F messaged me to ask if I was OK. And I thought … I don’t know what I thought but I said to him, That past incident of queerphobia made it fucking hard for me to be in PBL. That message I sent to you saying “all’s good” was sent in a spirit of fear and panic. . .y’all’s bigotry dragged up a lot of terror regarding my queerness. . .so I’ve been frightened and panicky about being in PBL since I know what you really think about queers.
And F had this to say in response:
Okay.

I think I’ll leave you be rather than upset you further.
I can’t defend myself for past bigoted actions, but I do hope you feel better in the future.
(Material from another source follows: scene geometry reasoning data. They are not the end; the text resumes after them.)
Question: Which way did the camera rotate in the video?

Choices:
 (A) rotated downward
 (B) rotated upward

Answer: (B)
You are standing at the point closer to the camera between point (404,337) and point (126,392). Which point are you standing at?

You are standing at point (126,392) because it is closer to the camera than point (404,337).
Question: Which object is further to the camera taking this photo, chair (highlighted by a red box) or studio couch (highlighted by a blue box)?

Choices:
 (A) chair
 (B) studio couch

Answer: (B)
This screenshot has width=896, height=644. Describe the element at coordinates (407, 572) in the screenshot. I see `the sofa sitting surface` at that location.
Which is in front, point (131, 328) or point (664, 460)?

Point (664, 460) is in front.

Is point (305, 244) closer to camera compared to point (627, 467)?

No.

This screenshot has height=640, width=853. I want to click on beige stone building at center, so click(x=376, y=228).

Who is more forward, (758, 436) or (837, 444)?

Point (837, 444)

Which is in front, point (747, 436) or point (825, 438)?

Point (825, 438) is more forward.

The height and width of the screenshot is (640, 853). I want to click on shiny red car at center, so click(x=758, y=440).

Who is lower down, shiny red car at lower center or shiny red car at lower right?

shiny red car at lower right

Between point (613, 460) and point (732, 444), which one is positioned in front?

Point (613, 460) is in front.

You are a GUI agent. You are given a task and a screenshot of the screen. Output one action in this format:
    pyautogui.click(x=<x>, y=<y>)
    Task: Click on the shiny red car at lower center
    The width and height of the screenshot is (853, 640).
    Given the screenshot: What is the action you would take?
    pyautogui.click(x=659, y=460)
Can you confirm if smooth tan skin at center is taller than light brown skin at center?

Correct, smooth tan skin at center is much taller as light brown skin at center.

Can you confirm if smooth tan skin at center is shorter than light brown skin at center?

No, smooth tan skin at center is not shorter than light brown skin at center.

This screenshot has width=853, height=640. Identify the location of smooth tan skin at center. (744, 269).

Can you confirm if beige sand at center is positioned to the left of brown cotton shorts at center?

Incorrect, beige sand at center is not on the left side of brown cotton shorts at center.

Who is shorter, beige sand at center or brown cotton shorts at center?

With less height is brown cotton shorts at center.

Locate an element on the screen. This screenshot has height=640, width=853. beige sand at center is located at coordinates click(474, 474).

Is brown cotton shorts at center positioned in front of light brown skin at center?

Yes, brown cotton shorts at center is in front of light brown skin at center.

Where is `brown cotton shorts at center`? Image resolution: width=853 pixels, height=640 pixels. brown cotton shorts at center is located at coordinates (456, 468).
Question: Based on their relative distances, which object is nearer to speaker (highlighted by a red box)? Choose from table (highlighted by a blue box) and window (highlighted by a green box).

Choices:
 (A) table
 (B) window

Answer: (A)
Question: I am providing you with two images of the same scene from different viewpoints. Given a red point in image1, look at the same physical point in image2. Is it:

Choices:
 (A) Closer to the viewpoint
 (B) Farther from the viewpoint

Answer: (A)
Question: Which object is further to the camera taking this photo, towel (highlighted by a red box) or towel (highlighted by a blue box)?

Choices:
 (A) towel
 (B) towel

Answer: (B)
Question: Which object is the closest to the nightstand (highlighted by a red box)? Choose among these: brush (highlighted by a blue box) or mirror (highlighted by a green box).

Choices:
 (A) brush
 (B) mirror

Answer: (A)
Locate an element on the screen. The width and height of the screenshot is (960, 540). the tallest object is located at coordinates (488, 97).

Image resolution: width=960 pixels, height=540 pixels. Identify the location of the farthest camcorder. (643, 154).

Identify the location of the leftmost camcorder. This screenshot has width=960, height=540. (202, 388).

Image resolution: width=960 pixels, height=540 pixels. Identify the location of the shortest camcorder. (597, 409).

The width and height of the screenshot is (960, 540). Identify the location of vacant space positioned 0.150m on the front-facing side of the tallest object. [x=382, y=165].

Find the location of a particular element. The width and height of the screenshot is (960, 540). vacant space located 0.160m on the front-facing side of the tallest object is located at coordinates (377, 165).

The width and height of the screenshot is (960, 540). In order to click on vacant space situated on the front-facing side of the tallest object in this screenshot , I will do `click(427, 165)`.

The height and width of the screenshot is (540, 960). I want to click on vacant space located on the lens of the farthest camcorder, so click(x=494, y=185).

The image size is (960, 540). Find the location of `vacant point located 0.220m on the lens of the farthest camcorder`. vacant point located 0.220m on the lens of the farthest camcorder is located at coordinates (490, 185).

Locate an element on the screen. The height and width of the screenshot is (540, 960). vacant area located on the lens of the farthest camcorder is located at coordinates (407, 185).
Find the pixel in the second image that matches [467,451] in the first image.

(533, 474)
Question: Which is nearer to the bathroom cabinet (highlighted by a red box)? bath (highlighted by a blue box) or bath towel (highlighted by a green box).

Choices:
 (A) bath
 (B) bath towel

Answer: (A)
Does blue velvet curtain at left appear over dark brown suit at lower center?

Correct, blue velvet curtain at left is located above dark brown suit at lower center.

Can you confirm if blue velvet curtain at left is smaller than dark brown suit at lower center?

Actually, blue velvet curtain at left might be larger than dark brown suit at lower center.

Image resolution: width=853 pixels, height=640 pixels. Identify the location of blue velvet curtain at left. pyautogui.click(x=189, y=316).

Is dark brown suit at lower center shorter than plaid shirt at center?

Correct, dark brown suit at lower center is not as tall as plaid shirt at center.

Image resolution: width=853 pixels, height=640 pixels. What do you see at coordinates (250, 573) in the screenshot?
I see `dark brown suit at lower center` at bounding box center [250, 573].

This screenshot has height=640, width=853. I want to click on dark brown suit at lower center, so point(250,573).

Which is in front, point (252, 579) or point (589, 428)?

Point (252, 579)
Apples and pears, apples and pears. Apples and pears and every other fruit. This is what queerness is:
carrying a smashed thing around inside you forever, only you’re not sure if you were born with it broken or if someone broke it for you so early that you may as well have been born with it broken. And you don’t know what it is, a broken vase, a splintered window, a torn garbage-bag, nestling in the curve of your aorta, but you know you’ve got to keep a close hold on it in case someone – a stranger, your neighbour, your brother, your doctor – catches a glimpse of it.
For the record, A, if you told me you identified as an attack helicopter I wouldn’t begrudge you a fucking thing. I’d fill you with any fuel you wanted, I’d kiss the scratches from your paint. I’d lick the dust from your body. I’d pick the glimmering down from between your spinning blades so you could fly higher and higher. I’d load you with ammunition and I’d watch you leave for work every morning, ascending, a great golden corpse in the sky. What a mess. What a fucking mess, I’m sorry, I’m sorry.